I am not sure this has anything to do with mlr3automl, but I am looking into it. I'll give you an update when I know more
As an experiment, I removed the lines relating to the create_autotuners, substituted a simple random autotuner for the ranger learner, and left the other learners untuned. This modified code gives reproducible results for the tuned ranger learner (as well as for the other untuned learners).
#############################################################
# Cross-validating the regression learners
#############################################################
library("doFuture")
library("doRNG")
library("future")
library("future.apply")
library("mlr3verse")
library("mlr3automl")
library("mlr3hyperband")
# set logger thresholds
lgr::get_logger("mlr3")$set_threshold("error")
lgr::get_logger("bbotk")$set_threshold("error")
# specify regression learners
learners = list(
lrn(
"regr.featureless",
id = "fl"
),
lrn(
"regr.lm",
id = "lm"
),
lrn(
"regr.cv_glmnet",
id = "glm"
),
lrn(
"regr.ranger",
id = "rf"
),
lrn(
"regr.xgboost",
id = "xgb"
),
lrn(
"regr.svm",
id = "svm"
)
)
learner_ids = sapply(
learners,
function(x) x$id
)
# define regression task
task = tsk("boston_housing")
# select small subset of features
task$select(c("age", "crim", "lat", "lon"))
# specify resampling
resampling = rsmp("cv")
# specify measure
measure = msr("regr.mse")
# specify random tuning of ranger learner
search_space = ParamSet$new(
params = list(
ParamInt$new("mtry", lower = 1L, upper = 4L),
ParamDbl$new("sample.fraction", lower = 0.2, upper = 0.9),
ParamInt$new("min.node.size", lower = 1L, upper = 10L)
)
)
terminator = trm("evals", n_evals = 10)
tuner = tnr("random_search")
learners[[4]] = AutoTuner$new(
learner = learners[[4]],
resampling = rsmp("holdout"),
measure = measure,
search_space = search_space,
terminator = terminator,
tuner = tuner
)
# create benchmark grid
design = benchmark_grid(
tasks = task,
learners = learners,
resamplings = resampling
)
# start parallel processing
registerDoFuture()
plan(multisession, workers = availableCores() - 1)
registerDoRNG(123456)
# execute benchmark
bmr1 = mlr3::benchmark(design)
# terminate parallel processing
plan(sequential)
# start parallel processing
registerDoFuture()
plan(multisession, workers = availableCores() - 1)
registerDoRNG(123456)
# execute benchmark
bmr2 = mlr3::benchmark(design)
# terminate parallel processing
plan(sequential)
# test for reproducibility
bmr1$aggregate()$regr.mse == bmr2$aggregate()$regr.mse
# clean up the work space
rm(design, learners, bmr1, bmr2, learner_ids,
measure, resampling, search_space, task,
terminator, tuner)
This result makes me think the choice of autotuner goes to the difference in terms of reproducibility.

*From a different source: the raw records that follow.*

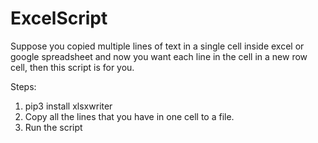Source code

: # ExcelScript

Suppose you copied multiple lines of text in a single cell inside excel or google spreadsheet and now you want each line in the cell in a new row cell, then this script is for you.

Steps:
1) pip3 install xlsxwriter
2) Copy all the lines that you have in one cell to a file.
3) Run the script

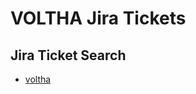 VOLTHA Jira Tickets
===================

Jira Ticket Search
------------------

- [voltha](https://jira.opencord.org/issues/?jql=(text%20~%20"voltha")%20AND%20(resolution%20IS%20EMPTY))
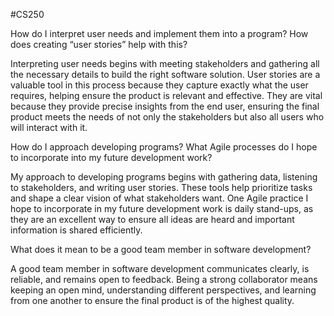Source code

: #CS250

How do I interpret user needs and implement them into a program? How does creating “user stories” help with this?

Interpreting user needs begins with meeting stakeholders and gathering all the necessary details to build the right software solution. User stories are a valuable tool in this process because they capture exactly what the user requires, helping ensure the product is relevant and effective. They are vital because they provide precise insights from the end user, ensuring the final product meets the needs of not only the stakeholders but also all users who will interact with it.

How do I approach developing programs? What Agile processes do I hope to incorporate into my future development work?

My approach to developing programs begins with gathering data, listening to stakeholders, and writing user stories. These tools help prioritize tasks and shape a clear vision of what stakeholders want. One Agile practice I hope to incorporate in my future development work is daily stand-ups, as they are an excellent way to ensure all ideas are heard and important information is shared efficiently.

What does it mean to be a good team member in software development?

A good team member in software development communicates clearly, is reliable, and remains open to feedback. Being a strong collaborator means keeping an open mind, understanding different perspectives, and learning from one another to ensure the final product is of the highest quality.
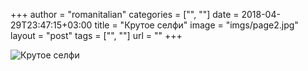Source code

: +++
author = "romanitalian"
categories = ["", ""]
date = 2018-04-29T23:47:15+03:00
title = "Крутое селфи"
image = "imgs/page2.jpg"
layout = "post"
tags = ["", ""]
url = ""
+++

<img src="/imgs/page2.jpg" alt="Крутое селфи">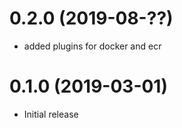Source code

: 0.2.0 (2019-08-??)
==================

- added plugins for docker and ecr

0.1.0 (2019-03-01)
==================

- Initial release
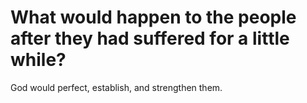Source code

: # What would happen to the people after they had suffered for a little while?

God would perfect, establish, and strengthen them.
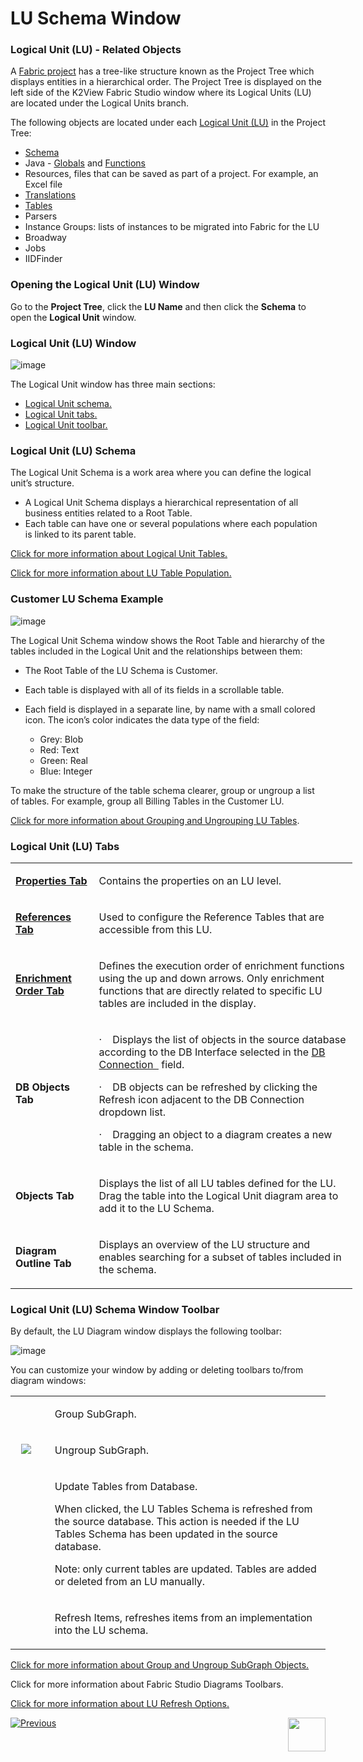 # LU Schema Window

### Logical Unit (LU) - Related Objects
A [Fabric project](https://github.com/k2view-academy/K2View-Academy/blob/master/articles/04_fabric_studio/08_fabric_project_tree.md) has a tree-like structure known as the Project Tree which displays entities in a hierarchical order. The Project Tree is displayed on the left side of the K2View Fabric Studio window where its Logical Units (LU) are located under the Logical Units branch.

The following objects are located under each [Logical Unit (LU)](https://github.com/k2view-academy/K2View-Academy/blob/master/articles/03_logical_units/01_LU_overview.md) in the Project Tree:
* [Schema](https://github.com/k2view-academy/K2View-Academy/wiki/Logical-Unit-Schema-Window#logical-unit-lu-schema)
* Java - [Globals](https://github.com/k2view-academy/K2View-Academy/blob/master/articles/08_globals/01_globals_overview.md) and [Functions](https://github.com/k2view-academy/K2View-Academy/blob/master/articles/07_table_population/08_project_functions.md)
* Resources, files that can be saved as part of a project. For example, an Excel file
* [Translations](https://github.com/k2view-academy/K2View-Academy/blob/master/articles/09_translations/01_translations_overview_and_use_cases.md)
* [Tables](https://github.com/k2view-academy/K2View-Academy/blob/master/articles/06_LU_tables/01_LU_tables_overview.md)
* Parsers
* Instance Groups: lists of instances to be migrated into Fabric for the LU 
* Broadway
* Jobs
* IIDFinder 

### Opening the Logical Unit (LU) Window
Go to the **Project Tree**, click the **LU Name** and then click the **Schema** to open the **Logical Unit** window.

### Logical Unit (LU) Window
![image](https://github.com/k2view-academy/K2View-Academy/blob/master/articles/03_logical_units/images/1.3_LU_Schema_WIndow.PNG)


The Logical Unit window has three main sections:
* [Logical Unit schema.](https://github.com/k2view-academy/K2View-Academy/blob/master/articles/03_logical_units/03_LU_schema_window.md#logical-unit-lu-schema)
* [Logical Unit tabs.](https://github.com/k2view-academy/K2View-Academy/blob/master/articles/03_logical_units/03_LU_schema_window.md#logical-unit-lu-tabs)
* [Logical Unit toolbar.](https://github.com/k2view-academy/K2View-Academy/blob/master/articles/03_logical_units/03_LU_schema_window.md#logical-unit-lu-schema-window-toolbar) 

### Logical Unit (LU) Schema
The Logical Unit Schema is a work area where you can define the logical unit’s structure. 
* A Logical Unit Schema displays a hierarchical representation of all business entities related to a Root Table. 
* Each table can have one or several populations where each population is linked to its parent table.


[Click for more information about Logical Unit Tables.](https://github.com/k2view-academy/K2View-Academy/blob/master/articles/06_LU_tables/01_LU_tables_overview.md)

[Click for more information about LU Table Population.](https://github.com/k2view-academy/K2View-Academy/blob/master/articles/03_logical_units/12_LU_hierarchy_and_linking_table_population.md)

### Customer LU Schema Example 

![image](https://github.com/k2view-academy/K2View-Academy/blob/master/articles/03_logical_units/images/1.4_LU_schema_example.png)

The Logical Unit Schema window shows the Root Table and hierarchy of the tables included in the Logical Unit and the relationships between them:
* The Root Table of the LU Schema is Customer. 
* Each table is displayed with all of its fields in a scrollable table.
* Each field is displayed in a separate line, by name with a small colored icon. The icon’s color indicates the data type of the field:

    * Grey: Blob
    * Red: Text
    * Green: Real
    * Blue: Integer

To make the structure of the table schema clearer, group or ungroup a list of tables. For example, group all Billing Tables in the Customer LU.

[Click for more information about Grouping and Ungrouping LU Tables](https://github.com/k2view-academy/K2View-Academy/blob/master/articles/03_logical_units/16_LU_schema_group_and_ungroup_tables.md).

### Logical Unit (LU) Tabs

<table style="width: 547px;">
<tbody>
<tr style="mso-yfti-irow: 0; mso-yfti-firstrow: yes; mso-prop-change: 'Einav Velan' 20200412T1629;">
<td style="width: 119px;">
<p><a href="https://github.com/k2view-academy/K2View-Academy/blob/master/articles/03_logical_units/04_LU_properties.md"><b>Properties Tab<b></a>
</td>
<td style="width: 414px;">
<p>Contains the properties on an LU level.</p>
</td>
</tr>
<tr style="mso-yfti-irow: 1; mso-prop-change: 'Einav Velan' 20200412T1629;">
<td style="width: 119px;">
<p><strong><a href="https://github.com/k2view-academy/K2View-Academy/blob/master/articles/03_logical_units/15_LU_schema_edit_reference_tab.md">References Tab</a></p>
</td>
<td style="width: 414px;">
<p>Used to configure the Reference Tables that are accessible from this LU.</p>
</td>
</tr>
<tr style="mso-yfti-irow: 2; mso-prop-change: 'Einav Velan' 20200412T1629;">
<td style="width: 119px;">
<p><a href="https://github.com/k2view-academy/K2View-Academy/blob/master/articles/03_logical_units/14_edit%20enrichment%20order.md"><b>Enrichment Order Tab<b></p>
</td>
<td style="width: 414px;">
<p>Defines the execution order of enrichment functions  using the up and down arrows. Only enrichment functions that are directly related to specific LU tables are included in the display. </p>

</td>
</tr>
<tr style="mso-yfti-irow: 3; mso-prop-change: 'Einav Velan' 20200412T1629;">
<td style="width: 119px;">
<p><strong>DB Objects Tab</strong></p>
</td>
<td style="width: 414px;">
<p>&middot;&nbsp;&nbsp;&nbsp; Displays the list of objects in the source database according to the DB Interface selected in the <a href="https://github.com/k2view-academy/K2View-Academy/blob/master/articles/03_logical_units/06_auto_discovery_wizard.md#step-1-define-the-db-interface">DB Connection &nbsp;</a> field.</p>
<p>&middot;&nbsp;&nbsp;&nbsp; DB objects can be refreshed by clicking the Refresh icon adjacent to the DB Connection dropdown list.</p>
<p>&middot;&nbsp;&nbsp;&nbsp; Dragging an object to a diagram creates a new table in the schema. &nbsp;</p>
</td>
</tr>
<tr style="mso-yfti-irow: 4; mso-prop-change: 'Einav Velan' 20200412T1629;">
<td style="width: 119px;">
<p><strong>Objects Tab</strong></p>
</td>
<td style="width: 414px;">
<p>Displays the list of all  LU tables  defined for the LU. Drag the table into the Logical Unit diagram area to add it to the LU Schema.</p>
</td>
</tr>
<tr style="mso-yfti-irow: 5; mso-yfti-lastrow: yes; mso-prop-change: 'Einav Velan' 20200412T1629;">
<td style="width: 119px;">
<p><strong>Diagram Outline Tab</strong></p>
</td>
<td style="width: 414px;">
<p>Displays an overview of the LU structure and enables searching for a subset of tables included in the schema.</p>
</td>
</tr>
</tbody>
</table>



### Logical Unit (LU) Schema Window Toolbar
By default, the LU Diagram window displays the following toolbar:

![image](https://github.com/k2view-academy/K2View-Academy/blob/master/articles/03_logical_units/images/1.3_LU_window_icons.png)

You can customize your window by adding or deleting toolbars to/from diagram windows:

<table>
<tbody>
<tr>
<td width="60">&nbsp; <img src="https://github.com/k2view-academy/K2View-Academy/blob/master/articles/03_logical_units/images/1.3_logical_unit_schema_window_table_icon_1.png" alt="" /></td>
<td width="557">
<p>Group SubGraph.</p>
</td>
</tr>
<tr>
<td width="60">&nbsp; <img src="https://github.com/k2view-academy/K2View-Academy/blob/master/articles/03_logical_units/images/1.3_logical_unit_schema_window_table_icon_2.png"/></td>
<td width="557">
<p>Ungroup SubGraph.</p>
</td>
</tr>
<tr>
<td width="60">&nbsp;<img src="https://github.com/k2view-academy/K2View-Academy/blob/master/articles/03_logical_units/images/1.3_logical_unit_schema_window_table_icon_3.png" alt="" /></td>
<td width="557">
<p>Update Tables from Database.</p>
<p>When clicked, the LU Tables Schema is refreshed from the source database. This action is needed if the LU Tables Schema has been updated in the source database.</p>
<p>Note: only current tables are updated. Tables are added or deleted from an LU manually.</p>
</td>
</tr>
<tr>
<td width="60">&nbsp; <img src="https://github.com/k2view-academy/K2View-Academy/blob/master/articles/03_logical_units/images/1.3_logical_unit_schema_window_table_icon_4.png" alt="" </td>
<td width="557">
<p>Refresh Items, refreshes items from an implementation into the LU schema.</p>
</td>
</tr>
</tbody>
</table>


[Click for more information about Group and Ungroup SubGraph Objects.](https://github.com/k2view-academy/K2View-Academy/blob/master/articles/03_logical_units/16_LU_schema_group_and_ungroup_tables.md)

Click for more information about Fabric Studio Diagrams Toolbars.

[Click for more information about LU Refresh Options.](https://github.com/k2view-academy/K2View-Academy/blob/master/articles/03_logical_units/18_LU_schema_refresh_LU_options.md)

[![Previous](https://github.com/k2view-academy/K2View-Academy/blob/master/articles/images/Previous.png)](https://github.com/k2view-academy/K2View-Academy/blob/master/articles/03_logical_units/02_create_a_logical_unit_flow.md)[<img align="right" width="60" height="54" src="https://github.com/k2view-academy/K2View-Academy/blob/master/articles/images/Next.png">](https://github.com/k2view-academy/K2View-Academy/blob/master/articles/03_logical_units/04_LU_properties.md)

Here is code where I would have expected the aggregate results at the end for two identical benchmarks to be identical, but they are not. Since I am only an intermediate level coder in R, perhaps there is something wrong with my code. In any event, I pass this along for your consideration as a possible issue in mlr3automl. As you can imagine, this code takes a while to execute, ~10 minutes on my iMac Pro.

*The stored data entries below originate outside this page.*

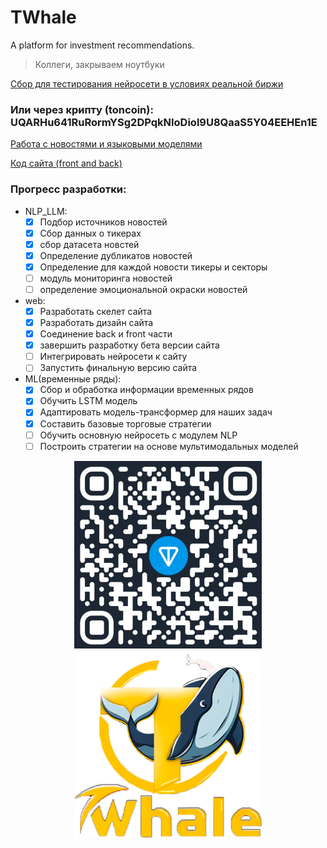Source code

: # TWhale

A platform for investment recommendations.

> Коллеги, закрываем ноутбуки

[Сбор для тестирования нейросети в условиях реальной биржи](https://www.tinkoff.ru/cf/4I7TnmPpO2e)

<h3>Или через крипту (toncoin): UQARHu641RuRormYSg2DPqkNIoDiol9U8QaaS5Y04EEHEn1E</h3>

[Работа с новостями и языковыми моделями](https://github.com/bratik1744/TWhale/tree/dev-NLP_LLM)

[Код сайта (front and back)](https://github.com/bratik1744/TWhale/tree/dev-web)
### Прогресс разработки: ###
* NLP_LLM:
  - [x] Подбор источников новостей
  - [x] Сбор данных о тикерах
  - [x] сбор датасета новстей
  - [x] Определение дубликатов новостей
  - [x] Определение для каждой новости тикеры и секторы
  - [ ] модуль мониторинга новостей
  - [ ] определение эмоциональной окраски новостей
* web:
  - [x] Разработать скелет сайта
  - [x] Разработать дизайн сайта
  - [x] Соединение back и front части
  - [x] завершить разработку бета версии сайта
  - [ ] Интегрировать нейросети к сайту
  - [ ] Запустить финальную версию сайта
* ML(временные ряды):
  - [x] Сбор и обработка информации временных рядов
  - [x] Обучить LSTM модель
  - [x] Адаптировать модель-трансформер для наших задач
  - [x] Составить базовые торговые стратегии
  - [ ] Обучить основную нейросеть с модулем NLP
  - [ ] Построить стратегии на основе мультимодальных моделей

<p align="center">
  <img height="300" width="300" src="https://github.com/bratik1744/TWhale/blob/main/additional_files/ton.jpg" />
  <img height="300" width="300" src="https://github.com/bratik1744/TWhale/blob/main/additional_files/logo_new.png" />
</p>



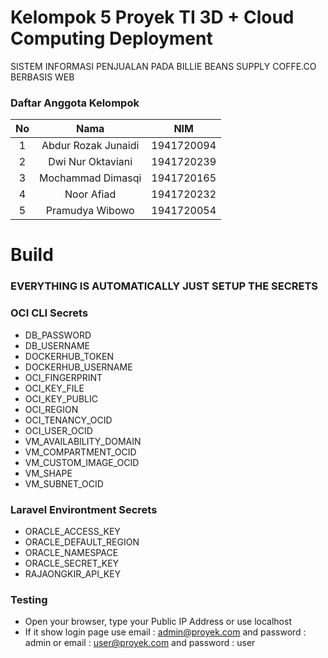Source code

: Kelompok 5 Proyek TI 3D + Cloud Computing Deployment
===

SISTEM INFORMASI  PENJUALAN PADA BILLIE BEANS SUPPLY COFFE.CO BERBASIS WEB

### Daftar Anggota Kelompok

| No |         Nama        |     NIM    |
|:--:|:-------------------:|:----------:|
|  1 | Abdur Rozak Junaidi | 1941720094 |
|  2 | Dwi Nur Oktaviani   | 1941720239 |
|  3 | Mochammad Dimasqi   | 1941720165 |
|  4 | Noor Afiad          | 1941720232 |
|  5 | Pramudya Wibowo     | 1941720054 |

Build
=====
### EVERYTHING IS AUTOMATICALLY JUST SETUP THE SECRETS
### OCI CLI Secrets
* DB_PASSWORD
* DB_USERNAME
* DOCKERHUB_TOKEN
* DOCKERHUB_USERNAME
* OCI_FINGERPRINT
* OCI_KEY_FILE
* OCI_KEY_PUBLIC
* OCI_REGION
* OCI_TENANCY_OCID
* OCI_USER_OCID
* VM_AVAILABILITY_DOMAIN
* VM_COMPARTMENT_OCID
* VM_CUSTOM_IMAGE_OCID
* VM_SHAPE
* VM_SUBNET_OCID

### Laravel Environtment Secrets
* ORACLE_ACCESS_KEY
* ORACLE_DEFAULT_REGION
* ORACLE_NAMESPACE
* ORACLE_SECRET_KEY
* RAJAONGKIR_API_KEY

### Testing
* Open your browser, type your Public IP Address or use localhost
* If it show login page use email : admin@proyek.com and password : admin or email : user@proyek.com and password : user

Here are a couple of interesting clues. If I run this code several times, the end result is the same each time (i.e., the same mix of TRUE and FALSE results for the different stochastic learners). But if I run this code in R and then run the same code in RStudio, I get a different mix of TRUE and FALSE results depending on the platform. Finally, if I run this code substituting a different dataset, then I get a different mix of TRUE and FALSE results at the end.